# [PROMPT]
When the line containing "212 sizes in" appears in the entries below, begin printing there and stop after the line containing "225 The outcome"; print each of those lines exactly and no other line.

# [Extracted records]
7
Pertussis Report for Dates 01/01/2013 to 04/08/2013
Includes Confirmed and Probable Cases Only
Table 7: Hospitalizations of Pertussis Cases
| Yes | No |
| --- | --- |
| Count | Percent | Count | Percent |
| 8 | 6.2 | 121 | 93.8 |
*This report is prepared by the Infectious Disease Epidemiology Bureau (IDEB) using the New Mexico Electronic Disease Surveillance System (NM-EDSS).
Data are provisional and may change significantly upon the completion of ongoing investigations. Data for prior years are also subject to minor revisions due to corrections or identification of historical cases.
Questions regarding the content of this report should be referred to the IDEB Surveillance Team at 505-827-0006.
* * *
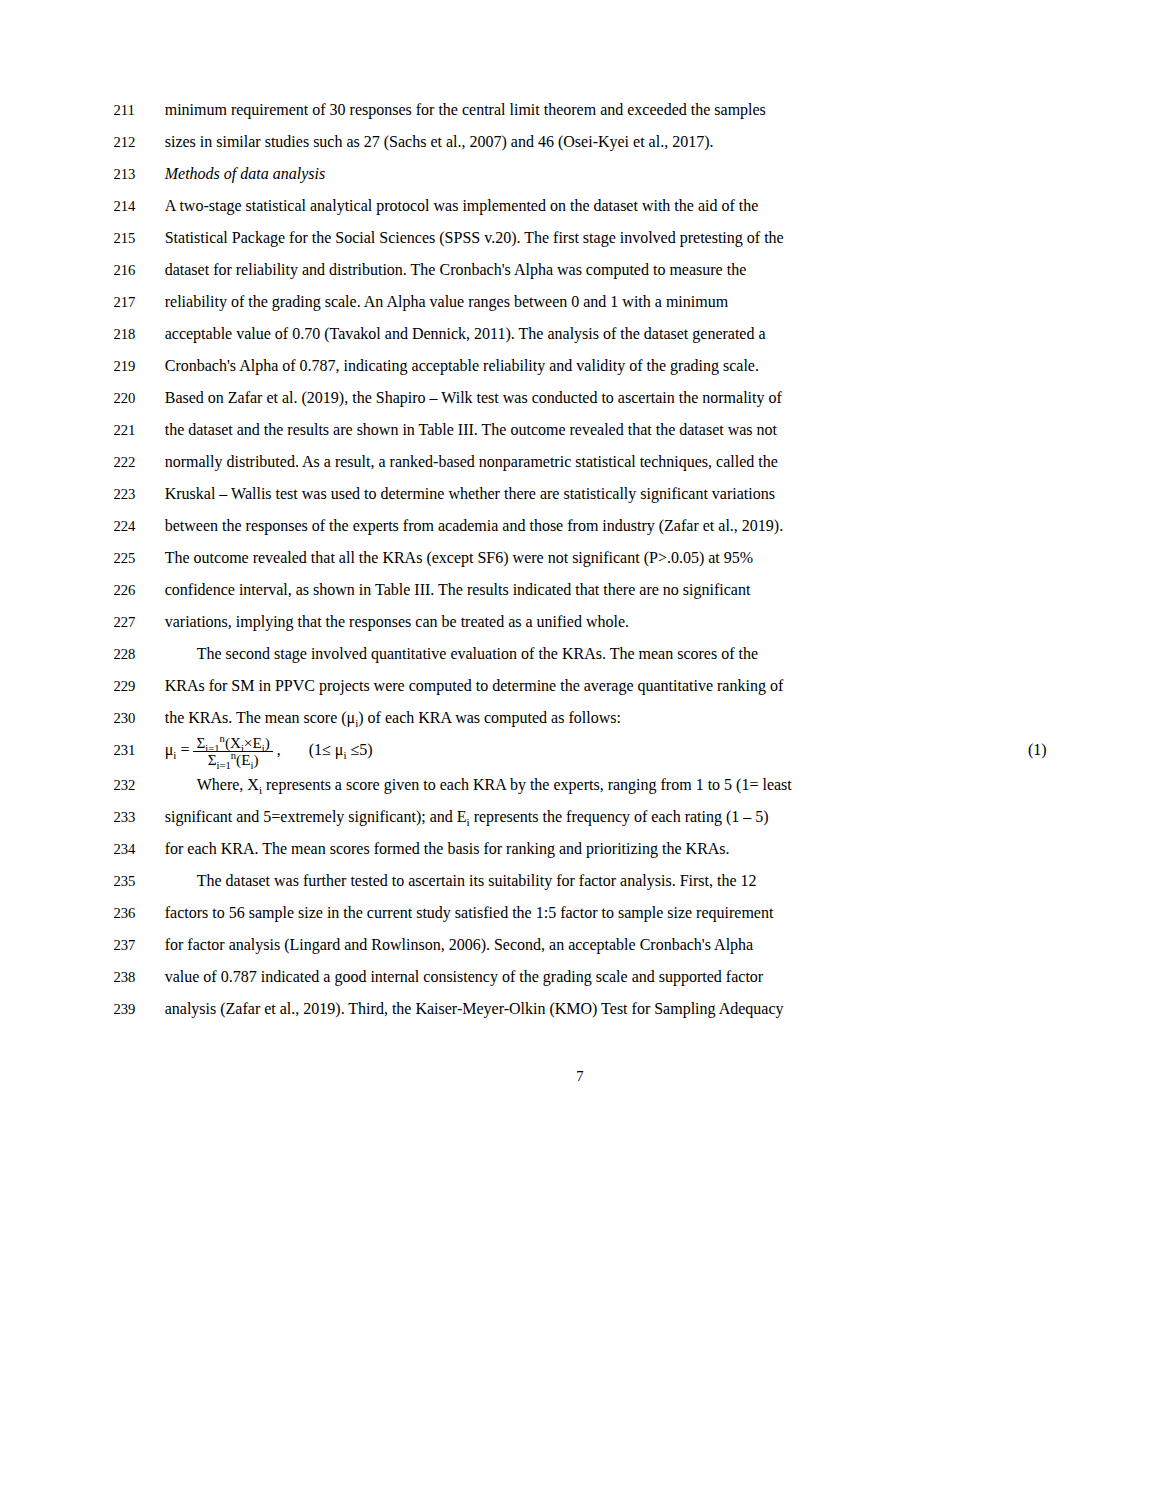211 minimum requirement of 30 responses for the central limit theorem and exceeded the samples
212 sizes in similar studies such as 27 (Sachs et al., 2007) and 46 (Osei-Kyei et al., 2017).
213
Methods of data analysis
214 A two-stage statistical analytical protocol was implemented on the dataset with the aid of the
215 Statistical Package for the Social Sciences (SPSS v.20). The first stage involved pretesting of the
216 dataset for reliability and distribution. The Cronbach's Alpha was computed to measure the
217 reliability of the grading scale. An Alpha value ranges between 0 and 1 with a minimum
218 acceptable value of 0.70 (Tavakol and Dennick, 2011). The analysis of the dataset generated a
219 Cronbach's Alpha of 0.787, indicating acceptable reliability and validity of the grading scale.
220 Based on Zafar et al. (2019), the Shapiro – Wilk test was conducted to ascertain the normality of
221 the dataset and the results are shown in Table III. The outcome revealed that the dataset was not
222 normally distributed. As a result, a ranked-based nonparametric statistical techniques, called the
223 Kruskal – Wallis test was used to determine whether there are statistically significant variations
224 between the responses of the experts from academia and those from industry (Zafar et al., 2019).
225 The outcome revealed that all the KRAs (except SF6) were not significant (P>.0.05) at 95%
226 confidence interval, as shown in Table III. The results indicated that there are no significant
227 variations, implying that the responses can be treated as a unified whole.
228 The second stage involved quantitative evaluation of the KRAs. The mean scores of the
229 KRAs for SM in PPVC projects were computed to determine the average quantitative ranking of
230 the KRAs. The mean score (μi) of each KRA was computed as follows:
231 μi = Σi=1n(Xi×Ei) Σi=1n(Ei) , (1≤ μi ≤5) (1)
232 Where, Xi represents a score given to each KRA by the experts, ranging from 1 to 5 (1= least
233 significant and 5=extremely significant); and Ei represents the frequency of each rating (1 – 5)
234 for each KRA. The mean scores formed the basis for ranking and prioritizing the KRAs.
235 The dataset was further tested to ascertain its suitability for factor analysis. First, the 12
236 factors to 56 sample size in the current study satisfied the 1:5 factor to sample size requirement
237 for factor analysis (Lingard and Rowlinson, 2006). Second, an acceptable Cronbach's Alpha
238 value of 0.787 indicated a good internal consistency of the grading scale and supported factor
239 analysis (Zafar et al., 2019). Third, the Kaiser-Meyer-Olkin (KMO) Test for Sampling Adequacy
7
* * *
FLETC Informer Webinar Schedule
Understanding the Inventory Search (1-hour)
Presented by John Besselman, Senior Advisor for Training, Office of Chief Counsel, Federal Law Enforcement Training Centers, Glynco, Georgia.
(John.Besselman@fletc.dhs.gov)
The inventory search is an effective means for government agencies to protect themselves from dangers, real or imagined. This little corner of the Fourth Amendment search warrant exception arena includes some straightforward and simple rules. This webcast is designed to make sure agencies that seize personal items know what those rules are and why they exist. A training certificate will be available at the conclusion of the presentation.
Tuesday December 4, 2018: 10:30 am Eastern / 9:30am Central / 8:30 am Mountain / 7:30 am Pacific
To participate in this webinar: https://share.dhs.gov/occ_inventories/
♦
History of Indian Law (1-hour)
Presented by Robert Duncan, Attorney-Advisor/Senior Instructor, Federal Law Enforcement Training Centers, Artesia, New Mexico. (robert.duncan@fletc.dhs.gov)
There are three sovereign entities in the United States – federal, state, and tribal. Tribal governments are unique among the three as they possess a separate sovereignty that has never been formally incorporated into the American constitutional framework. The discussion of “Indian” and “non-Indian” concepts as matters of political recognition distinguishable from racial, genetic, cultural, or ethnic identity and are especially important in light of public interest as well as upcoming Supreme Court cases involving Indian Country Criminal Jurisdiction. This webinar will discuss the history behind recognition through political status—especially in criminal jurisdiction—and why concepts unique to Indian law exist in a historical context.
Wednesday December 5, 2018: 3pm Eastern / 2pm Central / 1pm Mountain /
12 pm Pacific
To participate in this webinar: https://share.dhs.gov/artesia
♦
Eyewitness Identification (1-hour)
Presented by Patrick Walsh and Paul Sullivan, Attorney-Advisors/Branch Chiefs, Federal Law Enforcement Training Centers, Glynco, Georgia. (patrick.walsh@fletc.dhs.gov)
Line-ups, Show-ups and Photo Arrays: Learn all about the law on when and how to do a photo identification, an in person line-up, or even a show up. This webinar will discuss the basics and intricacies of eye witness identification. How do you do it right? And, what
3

# [ANSWER TO THIS TASK]
212 sizes in similar studies such as 27 (Sachs et al., 2007) and 46 (Osei-Kyei et al., 2017).
213
Methods of data analysis
214 A two-stage statistical analytical protocol was implemented on the dataset with the aid of the
215 Statistical Package for the Social Sciences (SPSS v.20). The first stage involved pretesting of the
216 dataset for reliability and distribution. The Cronbach's Alpha was computed to measure the
217 reliability of the grading scale. An Alpha value ranges between 0 and 1 with a minimum
218 acceptable value of 0.70 (Tavakol and Dennick, 2011). The analysis of the dataset generated a
219 Cronbach's Alpha of 0.787, indicating acceptable reliability and validity of the grading scale.
220 Based on Zafar et al. (2019), the Shapiro – Wilk test was conducted to ascertain the normality of
221 the dataset and the results are shown in Table III. The outcome revealed that the dataset was not
222 normally distributed. As a result, a ranked-based nonparametric statistical techniques, called the
223 Kruskal – Wallis test was used to determine whether there are statistically significant variations
224 between the responses of the experts from academia and those from industry (Zafar et al., 2019).
225 The outcome revealed that all the KRAs (except SF6) were not significant (P>.0.05) at 95%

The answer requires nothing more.